There were witty helper-pets long before Disney's Mulan.

Though the dialog and the name...are you sure it was a "rip off" and not an allusion to something that you didn't get until later? I mean, the movie and the character are hardly obscure. It's kind of like saying you've made a Ranger named "Strider" who hangs out with elves but is really a king in exile and he quotes Tolkien. Someone who had never read or seen LotR might then read the books later and be all "!!!", but maybe whoever did it originally thought the inspiration was quite clear.

Hey, it sounded like your bitter planetouched character developed some depth with a cartoony sidekick, so if it's cool, who cares, amirite?
 

fanboy2000

Adventurer
I'll use anything that strikes my fancy. I don't think I've ever stolen a unique plot out of movie though. Mostly because I run games where the PCs are hired to do X, and don't care how you do it.

I have, however, used names, places, events, mythologies, and items that were not wholly my own creation in a game.

But I don't really get the "as if it was your own idea" angle.
Yeah, I'm not sure what "as if it was your own idea" is supposed to mean. I didn't think people expected me not to steal. I mean, is there a citation format? Does MLA cover D&D? Chicago? Blue Book? Frankly, I don't want to distribute a "works cited" at the end of every game session. Inline citations seem like they'd be a distraction.

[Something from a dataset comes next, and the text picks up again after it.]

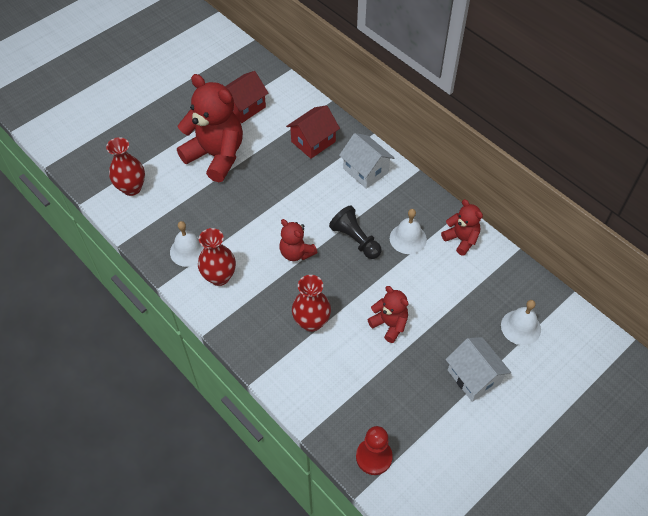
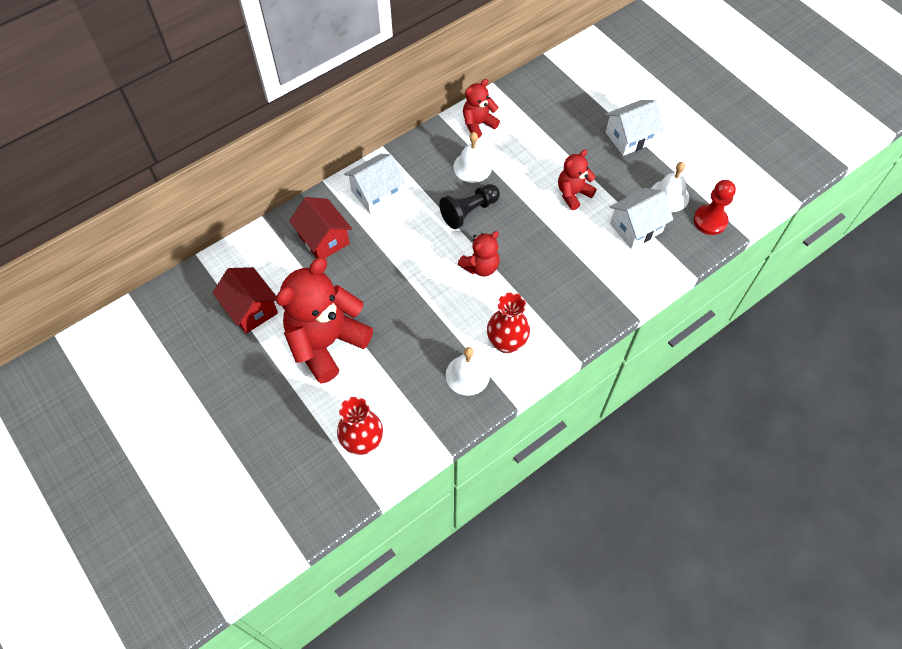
camera: 85 degrees left, 5 degrees up
(311, 322) = (568, 258): red vase -> none
(355, 382) = (636, 228): none -> white house
(520, 327) = (579, 96): white bell -> white bell (669, 195)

And don't get me started on footnotes.
 

Hussar

Legend
I'll gank any idea from pretty much anywhere.

Don't try to pass them off as my own, but, oh yeah, if it looks cool, I'll try to work it in.
 


Doctor DM

First Post
Oh god all the time. Not a carbon copy, but based on other stuff all the time. Although I don't try and claim it as my own idea. If someone notices this character/scenario/whatever is from source X, I say "yeah, exactly!" And they usually say "Awesome!"

Pretty much every other DM I've played with does the same thing. The game I'm in now had a good one:

A skinny old evil necromancer posing as a Priest, named Rev. Kane. Ever see Poltergeist 2?

We thought it was awesome. He's pretty much the creepiest person ever.
 

C_M2008

First Post
Does this mean that using my wishsong to transport a ring of power to its destruction while evading a horde of forsaken wizards and foilling the plans of a crippled god would be frowned upon?
 


Ryltar

First Post
P&P RPGs, one could say, are designed with one idea in mind: Thou shalt steal from them as much as possible. No wonder everyone does, and it's perfectly legitimate - after all, no one will care that the DM ran an idea or encounter from obscure third-party module x today, because no-one will have noticed.

It's a wholly different question if a DM sees the need to actively claim the idea as his or her own. I haven't done so, and I couldn't understand why anyone would do it - after all, why would anyone feel like a great GM if he's lauded for an idea that he knows isn't his own?